* _EXTRACT_:
Great, welcome aboard. :)

> To avoid the m*n memory usage of step 2, I use a hash table which maps
> 2-tuples to counts to represent the sparse similarity matrix, instead
> of representing it directly.  The 2-tuple is a pair of filenames,
> corresponding to the row/column of the matrix, and the counts/values
> are the entries in the matrix.

OK, makes sense (that's what I was trying to propose near the end of my
mail).

> You can also prune entries which have a long "postings list" (using
> the term in the IR sense here:
> http://www.xapian.org/docs/intro_ir.html).  This has the nice side
> effect of getting rid of quadratic behavior, *and* making the
> algorithm more accurate because it stops considering common lines like
> "#endif" as contributing to similarity.

Ah, very clever. I think that should have nice behavior most of the
time, though I wonder about a pathological case where we have many
files, all very similar to each other, and then have a commit where they
all start to diverge, but just by a small amount, while getting moved.
We would end up with an artificially low score between renamed files
(because we've thrown out all of the commonality) which may lead us to
believe there was no rename at all.

But it might be worth ignoring that case.

* _REQUIRED ACTION 1_:
In the email about similarity scoring for renamed files, what is used to represent the sparse similarity matrix instead of storing it directly?
* _REQUIRED ACTION 2_:
Write the next part of the email about similarity scoring for renamed files, continuing after its final sentence.

* _SUPPLIED MATERIAL_:
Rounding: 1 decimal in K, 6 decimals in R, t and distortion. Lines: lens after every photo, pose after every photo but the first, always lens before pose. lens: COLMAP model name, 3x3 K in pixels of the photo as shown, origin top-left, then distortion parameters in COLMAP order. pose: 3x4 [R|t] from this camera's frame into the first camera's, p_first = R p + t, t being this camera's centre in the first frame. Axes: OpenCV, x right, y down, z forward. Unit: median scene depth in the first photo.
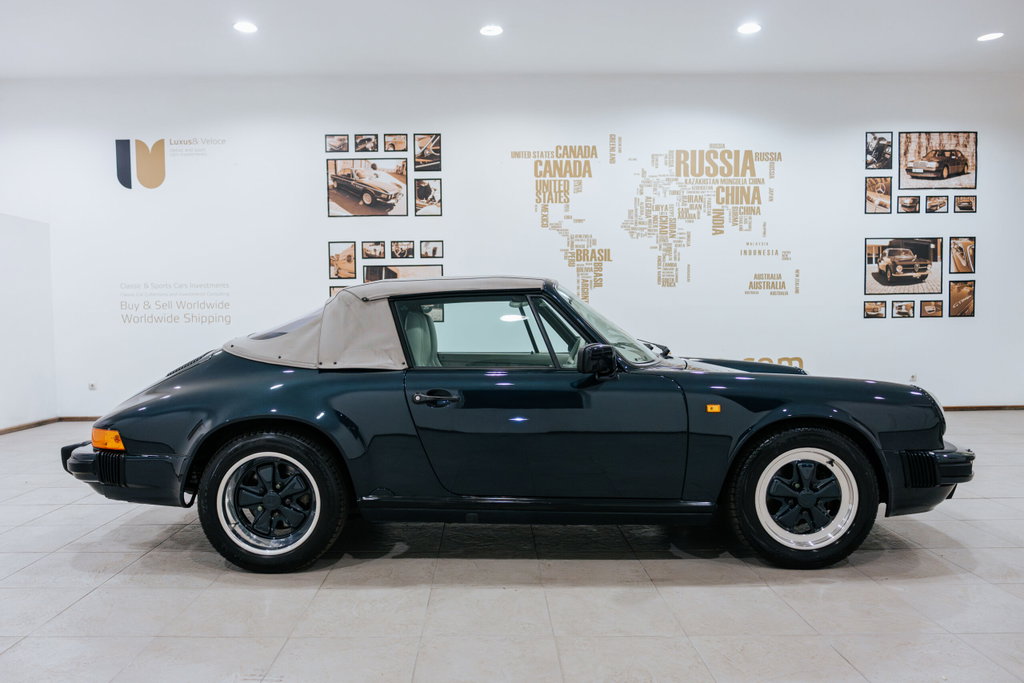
lens RADIAL K [[749.3, 0, 512.3], [0, 749.3, 352.4], [0, 0, 1]] dist [-0.003854, -0.000618]
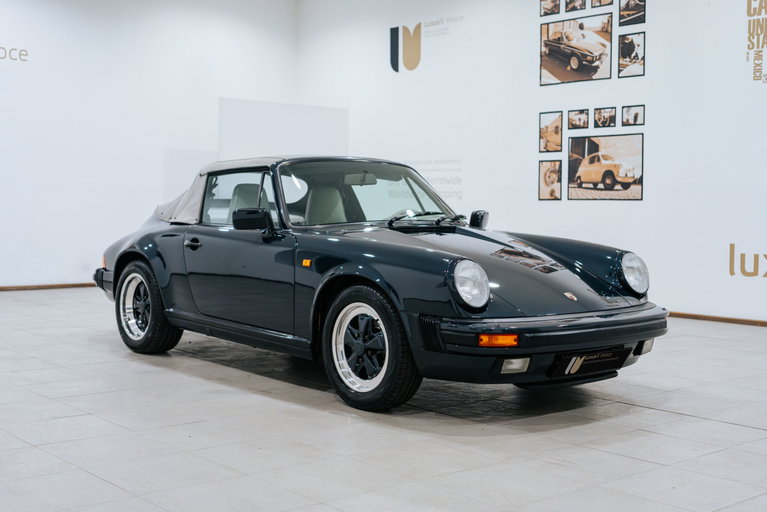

* _ANSWER AREA 1_:
A hash table that maps 2-tuples (pairs of filenames) to counts.

* _ANSWER AREA 2_:
> This pruning of common lines from the index makes step 3 linear.  In
> fact, I prune the index to only include lines which occur just *once*.
>  Nearly every line of code in real data sets is unique, so this works
> well in practice.

Makes sense.

> http://marc.info/?l=git&m=118975452330644&w=2
> "Of course, 2 minutes for a git-status is still way too slow, so there we
> might still need a limiter. It also looks like 57% of my time is spent
> in spanhash_find, and another 29% in diffcore_count_changes."
> 
> I know there have been a couple fixes since you posted that, but if it
> was the O(m*n) behavior that was causing your problem, it should still
> be reproducible.  Linus suggested that this is a good data set to try
> things out with.  Is there there a repository I can clone with git
> commands to run to repro this?

Yes, I still have the problem (the 2 minutes was _after_ we did fixes,
down from 20 minutes; the latest patch from Linus just covers the "exact
match" case where two files have identical SHA1s).

It's a 1.2G repo at the end of a slow DSL line, so rather than cloning
it, here's a way to reproduce a repo with similar properties:

-- >8 --
#!/bin/sh
rm -rf repo
mkdir repo && cd repo

# seq and openssl aren't portable, but the
# point is to generate 200 random 1M files
for i in `seq -f %03g 1 600`; do
  openssl rand 100000 >$i.rand
done

# make repo, fully packed
# we don't bother trying to delta in the pack
# since the files are all random
git-init
git-add .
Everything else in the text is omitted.